AuthorBuell, Samuel W.
PositionBook review

BECOMING A LAW PROFESSOR: A CANDIDATE'S GUIDE. By Brannon P. Denning, Marcia L. McCormick, and Jeffrey M. Lipshaw. Chicago: American Bar Association. 2010. Pp. xv, 145. $99.95.

INTRODUCTION

What does it take to become a law professor? With the publication of Brannon Denning, Marcia McCormick, and Jeffrey Lipshaw's Becoming a Law Professor: A Candidate's Guide, (1) we can now say--as academics do--that there is a literature on this question. Previously, much of the advice on this topic consisted of postings to blogs and other websites, which comprise probably the most detailed set of writings law professors have created in that medium. (2)

The arrival of a monograph pulls this body of advice together, organizes it, adds substantially to it, and supplies a handy tool for the kit of any aspiring professorial candidate. The guide's authors have performed a service for which the hundreds of teaching aspirants who enter the Association of American Law Schools ("AALS") pool each season will owe them gratitude. Written in the style of a backpacker's guide--with the voice of intrepid reporters whose blisters have turned to calluses--Becoming a Law Professor hits the key points one needs to know to pass through the land of hiring in the legal academy without falling victim to common injuries, fatigue, hazards, and mistakes that are easily avoidable with proper preparation and local knowledge.
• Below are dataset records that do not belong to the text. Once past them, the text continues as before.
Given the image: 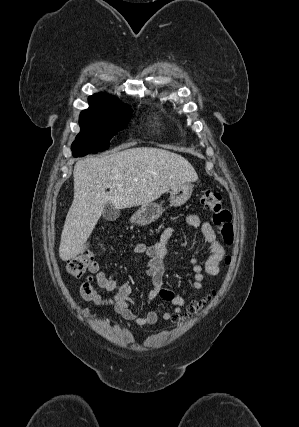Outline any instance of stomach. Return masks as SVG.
<instances>
[{
    "mask_svg": "<svg viewBox=\"0 0 299 427\" xmlns=\"http://www.w3.org/2000/svg\"><path fill=\"white\" fill-rule=\"evenodd\" d=\"M192 192L193 185L190 182L172 187L170 191V206H182L189 200ZM163 211L161 205L157 203L144 204L134 213L131 221L138 225H147L157 220Z\"/></svg>",
    "mask_w": 299,
    "mask_h": 427,
    "instance_id": "0dacf381",
    "label": "stomach"
}]
</instances>
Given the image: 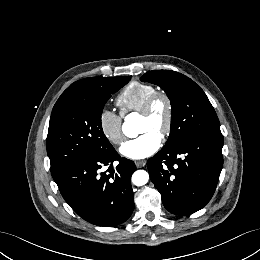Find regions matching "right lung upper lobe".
Masks as SVG:
<instances>
[{
	"mask_svg": "<svg viewBox=\"0 0 260 260\" xmlns=\"http://www.w3.org/2000/svg\"><path fill=\"white\" fill-rule=\"evenodd\" d=\"M109 78L110 77H92L74 82L63 92V94L56 102L54 108L63 104L71 103L76 99L86 97L94 87H96L97 85L101 84Z\"/></svg>",
	"mask_w": 260,
	"mask_h": 260,
	"instance_id": "right-lung-upper-lobe-1",
	"label": "right lung upper lobe"
}]
</instances>
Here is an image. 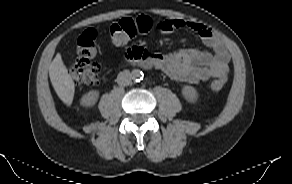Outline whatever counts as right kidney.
Returning a JSON list of instances; mask_svg holds the SVG:
<instances>
[{
    "label": "right kidney",
    "instance_id": "ca27d5eb",
    "mask_svg": "<svg viewBox=\"0 0 292 184\" xmlns=\"http://www.w3.org/2000/svg\"><path fill=\"white\" fill-rule=\"evenodd\" d=\"M99 97V92L96 90L89 91L88 93L84 94L81 98V105L85 107L93 106Z\"/></svg>",
    "mask_w": 292,
    "mask_h": 184
}]
</instances>
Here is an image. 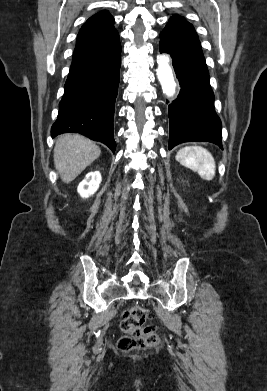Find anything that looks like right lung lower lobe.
<instances>
[{"label":"right lung lower lobe","instance_id":"obj_1","mask_svg":"<svg viewBox=\"0 0 267 391\" xmlns=\"http://www.w3.org/2000/svg\"><path fill=\"white\" fill-rule=\"evenodd\" d=\"M121 44L72 61L60 101L55 137L75 132L100 141L115 152L113 118L120 76Z\"/></svg>","mask_w":267,"mask_h":391}]
</instances>
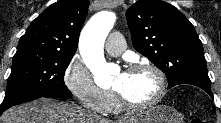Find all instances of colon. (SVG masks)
Listing matches in <instances>:
<instances>
[{
  "label": "colon",
  "mask_w": 221,
  "mask_h": 123,
  "mask_svg": "<svg viewBox=\"0 0 221 123\" xmlns=\"http://www.w3.org/2000/svg\"><path fill=\"white\" fill-rule=\"evenodd\" d=\"M190 123H204V121L201 118L194 117L190 120Z\"/></svg>",
  "instance_id": "obj_1"
}]
</instances>
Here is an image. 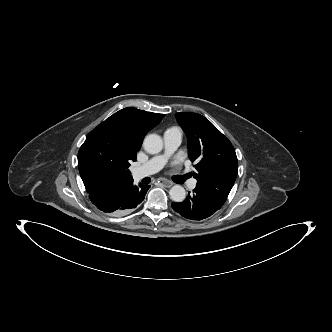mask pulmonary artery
<instances>
[{
  "label": "pulmonary artery",
  "instance_id": "obj_1",
  "mask_svg": "<svg viewBox=\"0 0 332 332\" xmlns=\"http://www.w3.org/2000/svg\"><path fill=\"white\" fill-rule=\"evenodd\" d=\"M181 141L182 134L179 129L172 128L167 130L164 133V153L153 157L148 162L135 168L133 171L134 178L141 179L158 172L164 166L167 158L179 147ZM188 186L190 189H194L196 187V180H190Z\"/></svg>",
  "mask_w": 332,
  "mask_h": 332
}]
</instances>
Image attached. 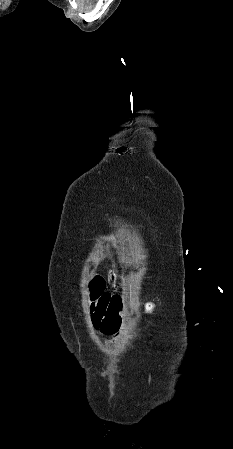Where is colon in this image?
Instances as JSON below:
<instances>
[{
    "label": "colon",
    "mask_w": 233,
    "mask_h": 449,
    "mask_svg": "<svg viewBox=\"0 0 233 449\" xmlns=\"http://www.w3.org/2000/svg\"><path fill=\"white\" fill-rule=\"evenodd\" d=\"M105 280L99 275H93L91 279V311L92 322L95 328H117L125 322L126 308L123 305V297L118 292H105Z\"/></svg>",
    "instance_id": "1"
}]
</instances>
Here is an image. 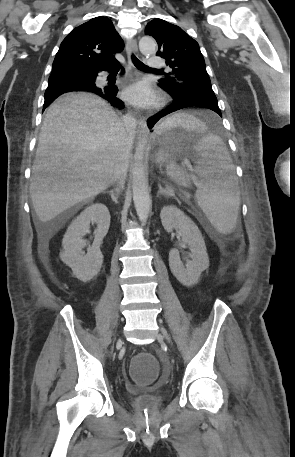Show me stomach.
<instances>
[{
  "instance_id": "0dacf381",
  "label": "stomach",
  "mask_w": 295,
  "mask_h": 457,
  "mask_svg": "<svg viewBox=\"0 0 295 457\" xmlns=\"http://www.w3.org/2000/svg\"><path fill=\"white\" fill-rule=\"evenodd\" d=\"M207 134V130L201 132L198 129H188L184 126H175L164 130L157 129L154 139H156L160 149L154 156V162L159 165L174 163L179 150L195 147Z\"/></svg>"
}]
</instances>
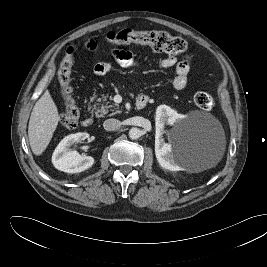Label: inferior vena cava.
Wrapping results in <instances>:
<instances>
[{"label": "inferior vena cava", "mask_w": 267, "mask_h": 267, "mask_svg": "<svg viewBox=\"0 0 267 267\" xmlns=\"http://www.w3.org/2000/svg\"><path fill=\"white\" fill-rule=\"evenodd\" d=\"M121 126V122L117 119L110 118L104 121L103 127L107 131H114Z\"/></svg>", "instance_id": "602c4592"}]
</instances>
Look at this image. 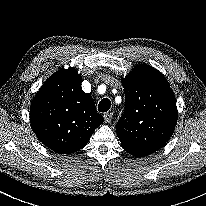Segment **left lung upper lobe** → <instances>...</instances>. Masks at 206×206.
<instances>
[{"mask_svg": "<svg viewBox=\"0 0 206 206\" xmlns=\"http://www.w3.org/2000/svg\"><path fill=\"white\" fill-rule=\"evenodd\" d=\"M121 81L125 111L117 123V135L128 153L147 156L164 146L174 132L175 95L166 78L149 65L136 66Z\"/></svg>", "mask_w": 206, "mask_h": 206, "instance_id": "obj_1", "label": "left lung upper lobe"}]
</instances>
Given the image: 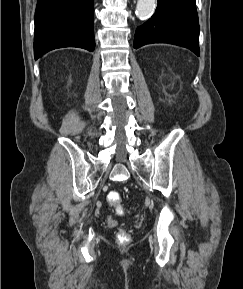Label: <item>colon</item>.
Here are the masks:
<instances>
[{"label":"colon","instance_id":"obj_1","mask_svg":"<svg viewBox=\"0 0 243 289\" xmlns=\"http://www.w3.org/2000/svg\"><path fill=\"white\" fill-rule=\"evenodd\" d=\"M107 201L119 213H122V199L118 192H110L107 196ZM117 240L121 244H127L130 241V235L126 230L121 229L117 234Z\"/></svg>","mask_w":243,"mask_h":289}]
</instances>
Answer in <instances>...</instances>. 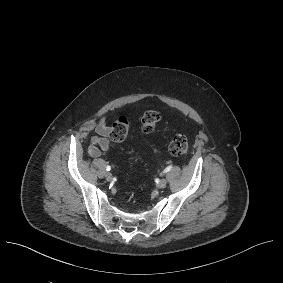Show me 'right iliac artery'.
<instances>
[{"label": "right iliac artery", "mask_w": 283, "mask_h": 283, "mask_svg": "<svg viewBox=\"0 0 283 283\" xmlns=\"http://www.w3.org/2000/svg\"><path fill=\"white\" fill-rule=\"evenodd\" d=\"M106 170H107V171H110V170H111V167H110V166H106Z\"/></svg>", "instance_id": "right-iliac-artery-1"}]
</instances>
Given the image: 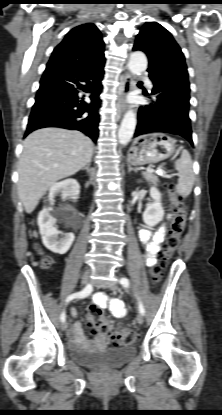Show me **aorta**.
Listing matches in <instances>:
<instances>
[{"instance_id": "1", "label": "aorta", "mask_w": 222, "mask_h": 415, "mask_svg": "<svg viewBox=\"0 0 222 415\" xmlns=\"http://www.w3.org/2000/svg\"><path fill=\"white\" fill-rule=\"evenodd\" d=\"M146 55L141 51L131 54L128 67L133 75H141L147 69ZM136 127V114L130 109L126 112L118 131V139L121 145H126L132 138Z\"/></svg>"}]
</instances>
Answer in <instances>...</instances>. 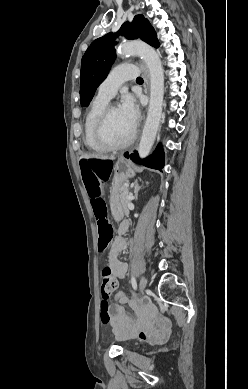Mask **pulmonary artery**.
<instances>
[{"instance_id":"pulmonary-artery-1","label":"pulmonary artery","mask_w":248,"mask_h":389,"mask_svg":"<svg viewBox=\"0 0 248 389\" xmlns=\"http://www.w3.org/2000/svg\"><path fill=\"white\" fill-rule=\"evenodd\" d=\"M138 68L131 63H123L112 69L108 77L100 84L98 95L108 100L112 99L118 88L127 80L137 77Z\"/></svg>"}]
</instances>
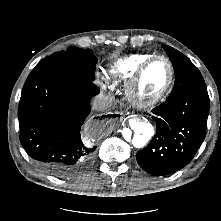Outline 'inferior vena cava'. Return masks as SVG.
<instances>
[{
    "instance_id": "obj_1",
    "label": "inferior vena cava",
    "mask_w": 221,
    "mask_h": 221,
    "mask_svg": "<svg viewBox=\"0 0 221 221\" xmlns=\"http://www.w3.org/2000/svg\"><path fill=\"white\" fill-rule=\"evenodd\" d=\"M113 98L107 94H99L93 100V108L102 111L108 109L112 105Z\"/></svg>"
}]
</instances>
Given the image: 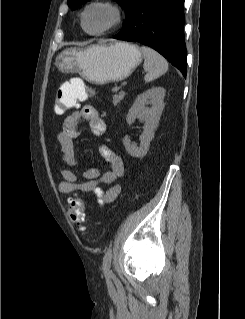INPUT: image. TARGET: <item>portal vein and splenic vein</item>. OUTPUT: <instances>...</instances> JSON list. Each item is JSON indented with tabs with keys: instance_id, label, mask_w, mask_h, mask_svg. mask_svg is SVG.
Wrapping results in <instances>:
<instances>
[{
	"instance_id": "portal-vein-and-splenic-vein-1",
	"label": "portal vein and splenic vein",
	"mask_w": 245,
	"mask_h": 319,
	"mask_svg": "<svg viewBox=\"0 0 245 319\" xmlns=\"http://www.w3.org/2000/svg\"><path fill=\"white\" fill-rule=\"evenodd\" d=\"M120 89H121V87H116V88H115L116 91H118V90H120Z\"/></svg>"
}]
</instances>
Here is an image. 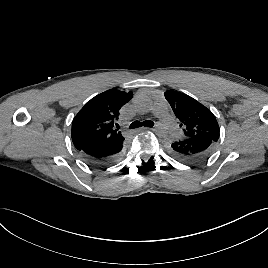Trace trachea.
Instances as JSON below:
<instances>
[{
  "label": "trachea",
  "mask_w": 268,
  "mask_h": 268,
  "mask_svg": "<svg viewBox=\"0 0 268 268\" xmlns=\"http://www.w3.org/2000/svg\"><path fill=\"white\" fill-rule=\"evenodd\" d=\"M142 126H147V127H153L154 126V122L150 121V120H146L143 122L140 121H134L131 125L130 128L134 129V128H138V127H142Z\"/></svg>",
  "instance_id": "obj_1"
}]
</instances>
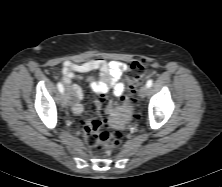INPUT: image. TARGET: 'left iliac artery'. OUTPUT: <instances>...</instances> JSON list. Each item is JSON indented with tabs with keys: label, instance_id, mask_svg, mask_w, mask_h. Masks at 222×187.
Listing matches in <instances>:
<instances>
[{
	"label": "left iliac artery",
	"instance_id": "left-iliac-artery-1",
	"mask_svg": "<svg viewBox=\"0 0 222 187\" xmlns=\"http://www.w3.org/2000/svg\"><path fill=\"white\" fill-rule=\"evenodd\" d=\"M152 84H153V81H152L151 79L148 80L147 83H146V85H147L148 88L151 87Z\"/></svg>",
	"mask_w": 222,
	"mask_h": 187
}]
</instances>
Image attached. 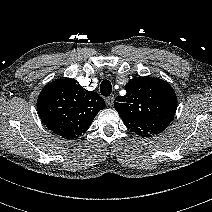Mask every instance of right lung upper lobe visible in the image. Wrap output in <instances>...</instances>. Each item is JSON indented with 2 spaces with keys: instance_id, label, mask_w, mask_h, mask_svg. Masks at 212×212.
Masks as SVG:
<instances>
[{
  "instance_id": "cb5924a9",
  "label": "right lung upper lobe",
  "mask_w": 212,
  "mask_h": 212,
  "mask_svg": "<svg viewBox=\"0 0 212 212\" xmlns=\"http://www.w3.org/2000/svg\"><path fill=\"white\" fill-rule=\"evenodd\" d=\"M105 102L96 92L87 91L73 79L56 80L41 91L37 110L49 130L66 139L85 133Z\"/></svg>"
}]
</instances>
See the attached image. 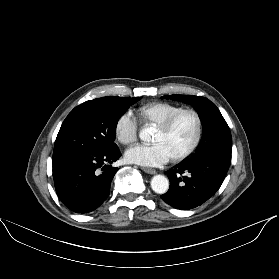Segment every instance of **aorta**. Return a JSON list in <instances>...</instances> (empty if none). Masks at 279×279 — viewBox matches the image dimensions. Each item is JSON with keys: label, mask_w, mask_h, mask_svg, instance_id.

But Becoming a Law Professor and its progenitors in the blogosphere tend to slip much too quickly past a question that must arise well before one begins packing one's bags for this journey. The question of what it takes to become a law professor turns on what kind of law professor one means to be. This prior question extends deeper than the standard formal distinctions among categories of law faculty that the literature does a good job of explaining. (3) Even among tenured faculty, there is--if we are honest with ourselves--a distinction between those with the goal of a professorship only and those who strive to become scholars of law. The latter category includes the professor whose work will be read and valued by those who do valuable work in her field and the professor whom other faculties would be eager to have present her work at their schools, perhaps visit for a semester or a year, or even hire laterally. The distinction here has at least a partial connection to quality of law school, but we need not turn to rankings; it is sufficient to agree that the distinction exists.

Becoming a Law Professor crystallizes two related issues that have been bothering me about the emerging literature on how to become a law professor, one having to do with the production of law professors and the other having to do with the American meritocracy more generally.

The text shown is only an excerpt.